I suspect that, for all the years those two brothers in that cabin enjoyed their mother’s cookies, their appreciation and enjoyment were all the greater if long before then she and her husband had taught them to say, “Please” and “Thank you,” to write thank you notes for Christmas presents, make their beds in the morning, and always tell the truth. Every gift in life is sweeter when we have learned to approach it with a sense of gratitude, instead of entitlement. God’s love for all his children is like that of a good parent’s love for a child in these two ways: 1) His indwelling Spirit, as the Comforter or Advocate, assures us of God’s unconditional love for us; and 2) His Spirit of truth is ever teaching us how to love and what to love. In such ways God has not left us as orphans in this world.
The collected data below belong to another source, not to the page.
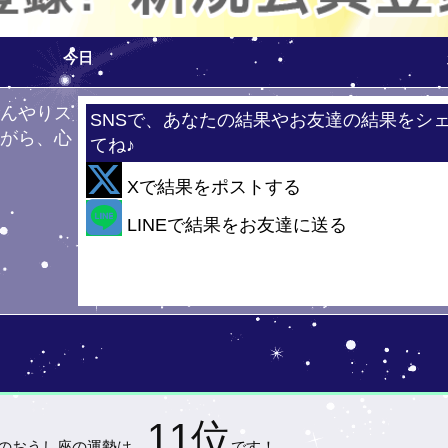
今日
ひんやりス
SNSで、あなたの結果やお友達の結果をシ
ながら、心
てね♪
！
Xで結果をポストする
・・
LINEで結果をお友達に送る
11位
)の
おうし座の運勢は…
です！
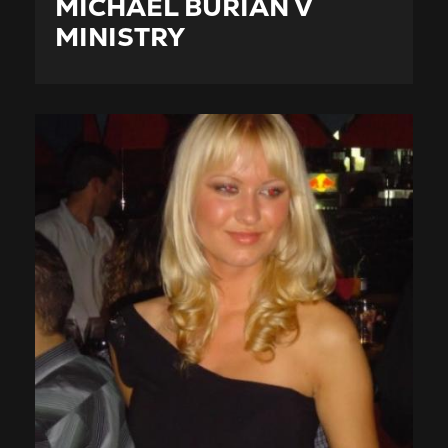
MICHAEL BURIAN V
MINISTRY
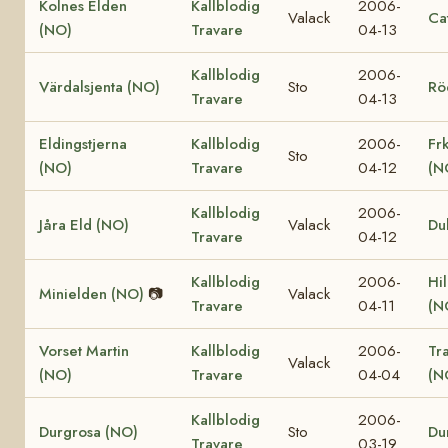
Kolnes Elden
Kallblodig
2006-
Valack
Ca
(NO)
Travare
04-13
Kallblodig
2006-
Värdalsjenta (NO)
Sto
Rö
Travare
04-13
Eldingstjerna
Kallblodig
2006-
Fr
Sto
(NO)
Travare
04-12
(N
Kallblodig
2006-
Jåra Eld (NO)
Valack
Du
Travare
04-12
Kallblodig
2006-
Hi
Minielden (NO)
📷
Valack
Travare
04-11
(N
Vorset Martin
Kallblodig
2006-
Tr
Valack
(NO)
Travare
04-04
(N
Kallblodig
2006-
Durgrosa (NO)
Sto
Du
Travare
03-19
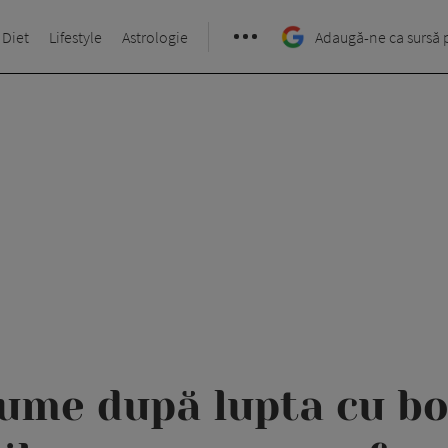
 Diet
Lifestyle
Astrologie
Adaugă-ne ca sursă 
aume după lupta cu bo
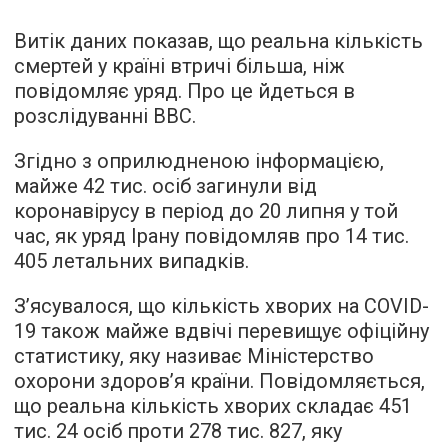
Витік даних показав, що реальна кількість
смертей у країні втричі більша, ніж
повідомляє уряд. Про це йдеться в
розслідуванні
BBC.
Згідно з оприлюдненою інформацією,
майже 42 тис. осіб загинули від
коронавірусу в період до 20 липня у той
час, як уряд Ірану повідомляв про 14 тис.
405 летальних випадків.
З’ясувалося, що кількість хворих на COVID-
19 також майже вдвічі перевищує офіційну
статистику, яку називає Міністерство
охорони здоров’я країни. Повідомляється,
що реальна кількість хворих складає 451
тис. 24 осіб проти 278 тис. 827, яку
If that all still sounds vague and theoretical, here’s an illustration. It has to do with those two brothers on that island again: after they got off the ferry and entered the cabin, and began unloading the week’s groceries, trying to come to terms with the strangeness of the new landscape of their orphaned lives, they discovered in the back of the freezer, the same old tin, full again of Mom’s oatmeal chocolate chip cookies. A piece of masking tape on the lid had their names on it, in their mother’s handwriting. The date she wrote on the masking tape showed that she had made this, her last batch of cookies, just a month or two before she was completely bedridden, and then died several weeks later. Knowing that death would take her from their presence before the cabin was opened for the spring, she had baked these cookies and had arranged for someone to take that tin out to the freezer in the family cabin before her sons got there. She knew she would not be around to talk with her sons over the phone and hear them say, “Mom, those were wonderful cookies, as usual!” and “Thanks!” But that was not going to keep her from giving one last parting gift to her sons, that they could enjoy and share even after her departure. She did that not for the praise nor the thanks, but out of love for her sons in a future that she knew she would not share with them. In that way, in such an expression of love, you could say that she was with her sons during their week together on the island. With every bite of those cookies, the brothers felt a little less like orphans.
The surprise she pulled on her sons is a bit like the love of which Jesus speaks in today’s passage. God has shown a love that will not abandon us, not even to death, but which sticks with us, first by coming to us once in Jesus, and again, and ever, through His Holy Spirit. We return God’s love by accepting and receiving it, and by following and obeying Jesus.